MEPs strengthened the conditions under which cultural items as manuscripts or archaeological objects can be imported to the EU to ensure they are not used to finance terrorism.
The new rules aim to tackle an alternative financing source for terrorism and to preserve the cultural heritage of humanity, by stopping the entry to the EU of cultural goods that were unlawfully exported from third countries. Currently, there are no common EU rules on the import of cultural goods, except from Syria and Iraq.
Under the proposed regulation, cultural goods—including archaeological objects, parts of monuments, incunabula, manuscripts, mosaics, drawings, engravings, photographs, books—can only enter the Union if they have either an import licence or are accompanied by an importer statement.
Trade and internal market MEPs strengthened the rules establishing how an importer must demonstrate lawful export from the source country or a third country of the artefact. They removed the 250-years minimum age limit set in the Commission’s proposal, adding minimum financial values instead.
MEPs decided that applying for and registering licences must be done electronically, in order to facilitate the procedure and for reasons of legal certainty.
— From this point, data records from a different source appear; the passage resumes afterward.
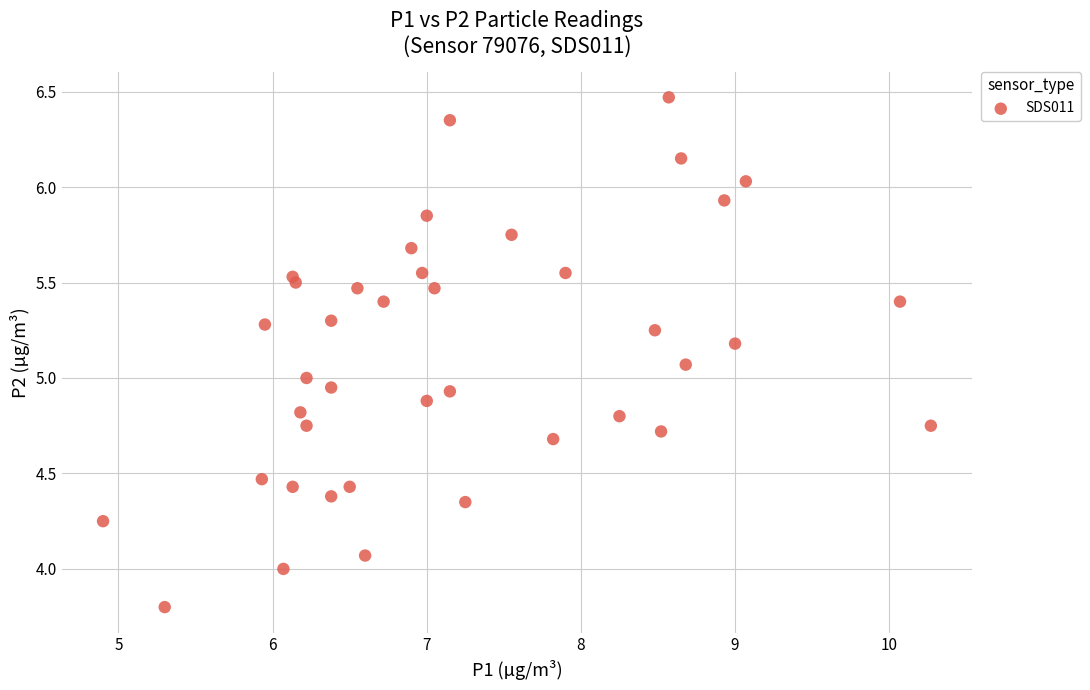

What is the range of Y values (max minus min)?

2.7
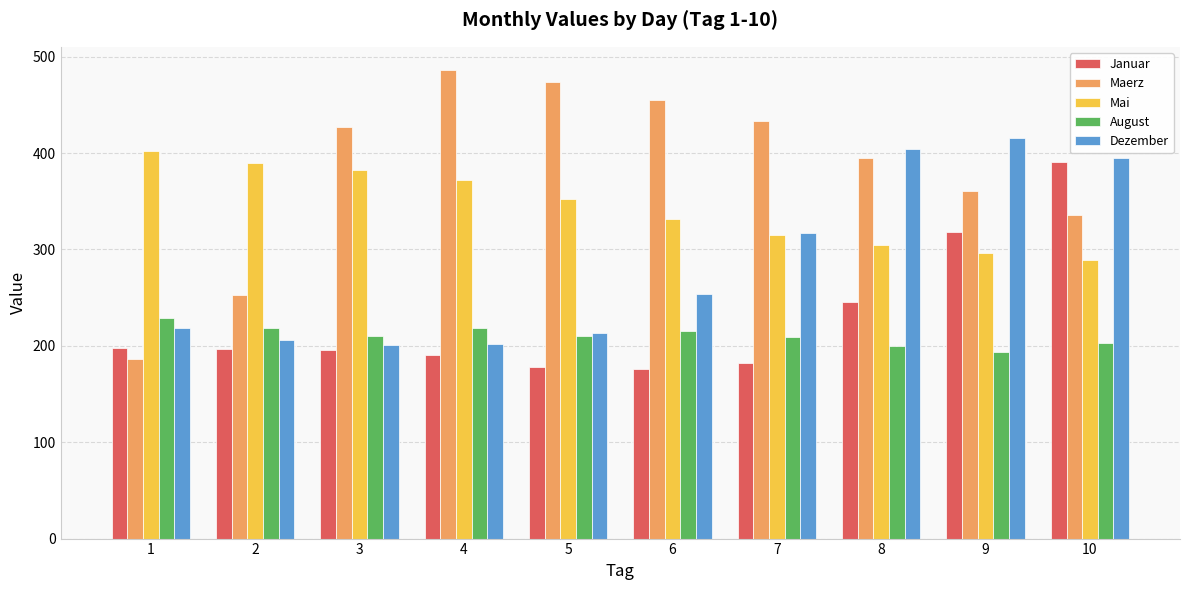

What is the value of the Mai bar at the 7th from the left?

315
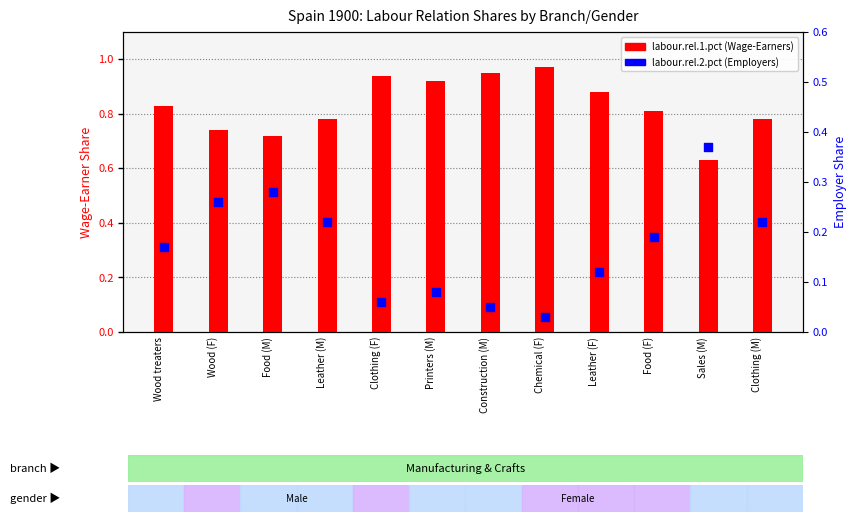

Which series has the largest total across all categories?

labour.rel.1.pct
Importer statements will also have to be registered electronically.
The Commission must ensure that micro, small and medium-sized enterprises benefit from adequate technical and financial assistance, says the amended text. A dedicated website should be established to make it easier for SMEs to find all relevant information.
Customs authorities will have the power to seize and temporarily retain cultural goods when the legality of the export cannot be demonstrated. Adequate conservation conditions must be guaranteed, MEPs added.
The two committees emphasized the need for information exchange among member states, and the levying of similar penalties for non-compliance in the various EU countries.
MEPs also insisted on informing future purchasers through awareness raising campaigns, and organising specialised trainings for law enforcement and customs staff in order to improve their ability to recognise suspicious shipments and to co-operate more efficiently, echoing requests already stated in a 2015 resolution.
Several amendments seek to ensure a proper balance between curbing the illicit import of cultural goods and making sure that the proposed controls and additional obligations do not pose an undue burden to licit economic operators in art market.
“After long and complicated negotiations, a wide cross-party majority sent a strong message in support of a value-based trade policy. Europe, once again, is leading the fight for a fairer globalisation. Today we made a step towards the effective protection of cultural heritage, which is endangered by one of the most lucrative and dangerous illegal traffic globally. This is the Europe we stand for: a Europe that protects,” said rapporteur for the International Trade Committee Alessia Maria Mosca (S&D, IT).
"Whilst I am disappointed with the outcome that got us here, as co-rapporteur I will work with colleagues to resolve as many of the remaining issues as I see them in the forthcoming plenary vote. I am pleased we have made a number of improvements, but the text isn't perfect. The key provisions need more work to be suitable for customs authorities and companies alike. If we can't manage this the objective we all share – to protect cultural heritage from illicit trafficking which finances terrorism – will struggle to be achieved”, said rapporteur for the Internal Market and Consumer Protection Committee Daniel Dalton(ECR, UK).
What is next?
The amendments to the Commission’s proposal were approved by the joint committee with 56 votes in favour, four against and three abstentions. The Council (member states) has yet to agree on its position. Trilogues (three-way talks between Parliament, Council and Commission) can only start after plenary votes on the report and the Council has reached its position.
Cultural goods are items important for archaeology, prehistory, history, literature, art or science. Together with the trafficking in drugs and weapons, the black market of antiquities and culture constitutes one of the most persistent illegal trades in the world, according to UNESCO.
The fight against the illicit trade in cultural goods is a key EU action during 2018, the European Year of Cultural Heritage.